What if we asked them to share what they’ve overcome to get to where they are, to demonstrate their resilience and resourcefulness? What if we asked them to explain how they’ve navigated uncertain environments, and shifted their approach to still accomplish their goals? The best entrepreneurs have stories like this from school, the military, previous companies, etc. Learning about how a person has navigated these environments in their past will tell us way more about their ability to do those same things than asking them to make up pretty-sounding shit.
If that sounds hard, it shouldn’t. As any professional recruiter will tell you, behavioral questions like these are already best practice in interviewing potential employees. In fact, when we hired over 200 salespeople at my last company, VNN, we trained our recruiters to NOT believe their pretty sounding bullshit, because it’s such a bad predictor of their success in a given role. Instead, we asked our recruiters to look backward at what the person had already done, to get a sense of how they’ll perform moving forward.

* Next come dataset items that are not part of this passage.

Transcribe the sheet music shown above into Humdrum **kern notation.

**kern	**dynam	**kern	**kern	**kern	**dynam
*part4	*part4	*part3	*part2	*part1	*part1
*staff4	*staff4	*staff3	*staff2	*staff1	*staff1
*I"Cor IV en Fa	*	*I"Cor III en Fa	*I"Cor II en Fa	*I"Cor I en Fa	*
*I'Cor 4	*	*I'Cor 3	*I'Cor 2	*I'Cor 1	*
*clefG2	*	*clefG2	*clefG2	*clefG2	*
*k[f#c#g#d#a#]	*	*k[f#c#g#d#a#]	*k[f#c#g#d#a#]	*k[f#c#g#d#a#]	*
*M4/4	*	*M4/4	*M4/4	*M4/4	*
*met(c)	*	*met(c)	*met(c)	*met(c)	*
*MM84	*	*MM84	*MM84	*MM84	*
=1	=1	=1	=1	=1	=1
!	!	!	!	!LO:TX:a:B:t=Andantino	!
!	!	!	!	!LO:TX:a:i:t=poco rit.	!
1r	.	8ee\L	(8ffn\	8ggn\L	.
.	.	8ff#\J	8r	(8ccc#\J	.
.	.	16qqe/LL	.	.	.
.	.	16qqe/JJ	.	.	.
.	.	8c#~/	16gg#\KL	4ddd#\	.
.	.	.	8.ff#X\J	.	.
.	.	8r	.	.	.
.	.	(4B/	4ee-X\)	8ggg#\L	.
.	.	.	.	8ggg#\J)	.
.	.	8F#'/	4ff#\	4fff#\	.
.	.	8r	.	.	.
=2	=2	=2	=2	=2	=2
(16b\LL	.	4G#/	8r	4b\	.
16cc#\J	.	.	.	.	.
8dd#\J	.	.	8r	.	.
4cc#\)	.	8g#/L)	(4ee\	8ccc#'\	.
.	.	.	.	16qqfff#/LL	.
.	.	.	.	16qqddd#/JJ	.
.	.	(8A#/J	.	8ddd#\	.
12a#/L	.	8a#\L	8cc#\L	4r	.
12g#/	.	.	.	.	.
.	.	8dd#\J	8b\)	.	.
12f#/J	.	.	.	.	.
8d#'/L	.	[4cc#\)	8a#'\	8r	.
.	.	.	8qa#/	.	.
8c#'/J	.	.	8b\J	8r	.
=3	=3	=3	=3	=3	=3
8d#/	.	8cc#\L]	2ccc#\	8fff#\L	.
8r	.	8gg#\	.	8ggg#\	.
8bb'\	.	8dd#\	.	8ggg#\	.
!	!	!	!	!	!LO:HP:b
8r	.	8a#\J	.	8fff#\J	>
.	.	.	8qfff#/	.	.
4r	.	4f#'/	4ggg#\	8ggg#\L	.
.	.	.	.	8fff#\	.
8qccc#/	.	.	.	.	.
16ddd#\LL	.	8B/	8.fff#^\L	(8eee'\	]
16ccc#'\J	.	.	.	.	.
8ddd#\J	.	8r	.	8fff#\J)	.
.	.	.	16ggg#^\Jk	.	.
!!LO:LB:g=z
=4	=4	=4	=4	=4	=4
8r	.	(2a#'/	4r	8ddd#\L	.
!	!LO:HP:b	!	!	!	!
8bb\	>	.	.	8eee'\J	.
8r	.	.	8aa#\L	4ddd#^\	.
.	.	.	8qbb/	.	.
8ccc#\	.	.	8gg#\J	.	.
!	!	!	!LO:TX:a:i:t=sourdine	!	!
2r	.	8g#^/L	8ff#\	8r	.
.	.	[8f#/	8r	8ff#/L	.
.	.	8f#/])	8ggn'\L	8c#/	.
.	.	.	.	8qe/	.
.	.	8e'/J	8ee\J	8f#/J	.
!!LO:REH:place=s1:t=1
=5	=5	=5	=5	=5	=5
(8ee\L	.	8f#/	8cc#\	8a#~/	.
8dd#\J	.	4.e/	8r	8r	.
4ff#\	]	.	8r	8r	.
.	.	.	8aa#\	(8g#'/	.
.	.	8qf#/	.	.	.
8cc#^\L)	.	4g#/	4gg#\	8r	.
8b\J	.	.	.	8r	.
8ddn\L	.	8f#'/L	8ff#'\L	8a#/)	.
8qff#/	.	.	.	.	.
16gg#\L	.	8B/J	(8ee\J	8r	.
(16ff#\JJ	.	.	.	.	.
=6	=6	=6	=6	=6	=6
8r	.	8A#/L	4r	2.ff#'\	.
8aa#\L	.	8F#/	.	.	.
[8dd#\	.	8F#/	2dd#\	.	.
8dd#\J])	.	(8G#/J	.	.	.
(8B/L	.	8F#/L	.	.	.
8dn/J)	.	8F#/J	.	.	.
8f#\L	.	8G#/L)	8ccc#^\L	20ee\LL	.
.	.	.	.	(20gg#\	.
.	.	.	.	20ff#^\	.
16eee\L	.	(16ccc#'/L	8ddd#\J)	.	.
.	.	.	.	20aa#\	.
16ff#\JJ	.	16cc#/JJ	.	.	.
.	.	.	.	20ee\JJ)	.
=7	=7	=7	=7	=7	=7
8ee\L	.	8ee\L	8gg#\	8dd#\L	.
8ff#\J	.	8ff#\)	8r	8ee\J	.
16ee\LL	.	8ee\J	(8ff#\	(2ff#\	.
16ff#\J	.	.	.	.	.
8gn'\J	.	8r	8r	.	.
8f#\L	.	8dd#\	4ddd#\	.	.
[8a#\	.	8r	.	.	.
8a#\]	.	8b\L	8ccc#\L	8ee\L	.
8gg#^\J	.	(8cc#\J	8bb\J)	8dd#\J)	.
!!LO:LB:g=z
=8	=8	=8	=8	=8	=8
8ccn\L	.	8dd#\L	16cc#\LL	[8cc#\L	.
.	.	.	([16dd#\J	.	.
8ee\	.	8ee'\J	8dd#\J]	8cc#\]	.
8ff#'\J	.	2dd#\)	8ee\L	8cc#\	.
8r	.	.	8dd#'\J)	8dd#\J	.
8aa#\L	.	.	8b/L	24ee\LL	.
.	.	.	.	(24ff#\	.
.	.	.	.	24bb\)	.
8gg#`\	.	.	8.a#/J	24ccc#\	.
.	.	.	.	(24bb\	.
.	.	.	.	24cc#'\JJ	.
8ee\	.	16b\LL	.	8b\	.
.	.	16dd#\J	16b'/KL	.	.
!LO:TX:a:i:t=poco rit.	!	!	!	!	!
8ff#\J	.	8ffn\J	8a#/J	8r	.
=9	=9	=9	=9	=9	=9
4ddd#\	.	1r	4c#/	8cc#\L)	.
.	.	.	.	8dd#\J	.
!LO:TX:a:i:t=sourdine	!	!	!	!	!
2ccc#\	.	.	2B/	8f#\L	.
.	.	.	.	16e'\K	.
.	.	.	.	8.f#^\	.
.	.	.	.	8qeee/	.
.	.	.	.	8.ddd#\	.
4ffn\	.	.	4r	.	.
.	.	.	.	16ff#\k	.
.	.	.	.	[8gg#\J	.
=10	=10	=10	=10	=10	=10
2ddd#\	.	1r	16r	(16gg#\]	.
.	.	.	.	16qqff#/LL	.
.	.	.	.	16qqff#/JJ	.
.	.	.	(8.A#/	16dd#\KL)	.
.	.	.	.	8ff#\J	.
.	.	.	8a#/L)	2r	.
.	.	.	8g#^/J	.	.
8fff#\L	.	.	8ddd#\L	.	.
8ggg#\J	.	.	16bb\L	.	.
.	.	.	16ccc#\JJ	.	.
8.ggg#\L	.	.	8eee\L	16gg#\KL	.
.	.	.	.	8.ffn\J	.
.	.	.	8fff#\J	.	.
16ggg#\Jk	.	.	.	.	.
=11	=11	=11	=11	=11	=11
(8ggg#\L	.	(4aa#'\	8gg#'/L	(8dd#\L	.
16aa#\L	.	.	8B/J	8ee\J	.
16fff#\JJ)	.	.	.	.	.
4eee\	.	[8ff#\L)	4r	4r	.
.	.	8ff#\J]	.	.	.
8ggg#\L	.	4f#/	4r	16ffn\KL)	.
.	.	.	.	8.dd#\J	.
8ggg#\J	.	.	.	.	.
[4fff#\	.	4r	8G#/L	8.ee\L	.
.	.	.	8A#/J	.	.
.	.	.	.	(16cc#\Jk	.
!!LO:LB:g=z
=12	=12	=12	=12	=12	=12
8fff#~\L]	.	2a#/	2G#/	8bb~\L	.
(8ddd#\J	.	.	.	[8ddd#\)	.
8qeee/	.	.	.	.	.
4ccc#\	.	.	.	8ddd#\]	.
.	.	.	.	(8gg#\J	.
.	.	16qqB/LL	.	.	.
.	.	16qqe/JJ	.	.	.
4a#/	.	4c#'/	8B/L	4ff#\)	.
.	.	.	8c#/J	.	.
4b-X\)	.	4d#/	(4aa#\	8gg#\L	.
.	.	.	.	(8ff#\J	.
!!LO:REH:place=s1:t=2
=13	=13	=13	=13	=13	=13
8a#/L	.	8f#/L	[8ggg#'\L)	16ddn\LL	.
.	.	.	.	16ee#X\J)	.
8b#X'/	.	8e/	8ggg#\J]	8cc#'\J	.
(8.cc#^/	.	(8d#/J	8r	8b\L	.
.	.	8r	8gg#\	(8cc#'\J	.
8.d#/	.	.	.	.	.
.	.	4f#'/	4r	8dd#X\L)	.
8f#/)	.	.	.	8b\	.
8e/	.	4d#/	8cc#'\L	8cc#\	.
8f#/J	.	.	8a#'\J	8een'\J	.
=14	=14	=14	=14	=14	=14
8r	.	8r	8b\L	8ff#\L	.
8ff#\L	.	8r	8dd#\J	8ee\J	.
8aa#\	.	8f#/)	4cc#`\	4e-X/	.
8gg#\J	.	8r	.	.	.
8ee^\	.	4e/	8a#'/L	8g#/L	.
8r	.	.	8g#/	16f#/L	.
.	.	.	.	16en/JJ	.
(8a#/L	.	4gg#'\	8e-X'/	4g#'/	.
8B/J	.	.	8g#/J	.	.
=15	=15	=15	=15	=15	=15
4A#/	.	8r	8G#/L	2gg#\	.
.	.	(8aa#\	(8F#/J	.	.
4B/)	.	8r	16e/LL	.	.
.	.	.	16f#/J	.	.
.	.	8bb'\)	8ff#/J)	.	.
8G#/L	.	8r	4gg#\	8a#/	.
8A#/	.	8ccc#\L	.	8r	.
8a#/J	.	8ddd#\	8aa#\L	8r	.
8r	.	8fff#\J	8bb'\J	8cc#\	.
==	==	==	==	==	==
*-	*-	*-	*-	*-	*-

If what we’re really looking for at the seed stage is good people, instead of asking a bunch of questions around financials and exit strategy, shouldn’t we design our vetting process around figuring out who it is, really, that is pitching us?
Another important angle
I didn’t mention this before, but my friend is also black, and accordingly is statistically nearly 50x less likely to raise VC than his white counterparts.
I wonder if the pitch process as currently constructed plays a role in this? If we award seed funding based on a person’s ability to perform a pitch in a very specific way, I wonder if that, just maybe, might bias funding toward those who have been around that type of pitching for years as a matter of course?
Might this play a role in why underrepresented founders stay underrepresented?
If we as investors really want to find people who will move mountains to make shit happen, wouldn’t it actually be best to bias toward those who have already moved mountains, in whatever format they talk about moving them? And if we’re being honest about the additional challenges minorities face to get to the same place, if we did bias toward those who have already moved mountains, wouldn’t we be funding far more Black and Brown founders?
I know many seed and angel investors, and can say confidently that they really do want to find the best founders. It’s not a matter of desire. It’s simply that asking seed entrepreneurs to pitch their business in detail is a lazy and ineffective way to do that.
Seed investors, there’s a huge opportunity here to find overlooked, amazing founders. Change your pitch process. Stop looking for the founders who can most closely match the best practice pitch patterns like school teachers giving high marks for compliance. Start looking for the people who have already proven their ability to overcome.
It’s not complicated. Just ask them their stories.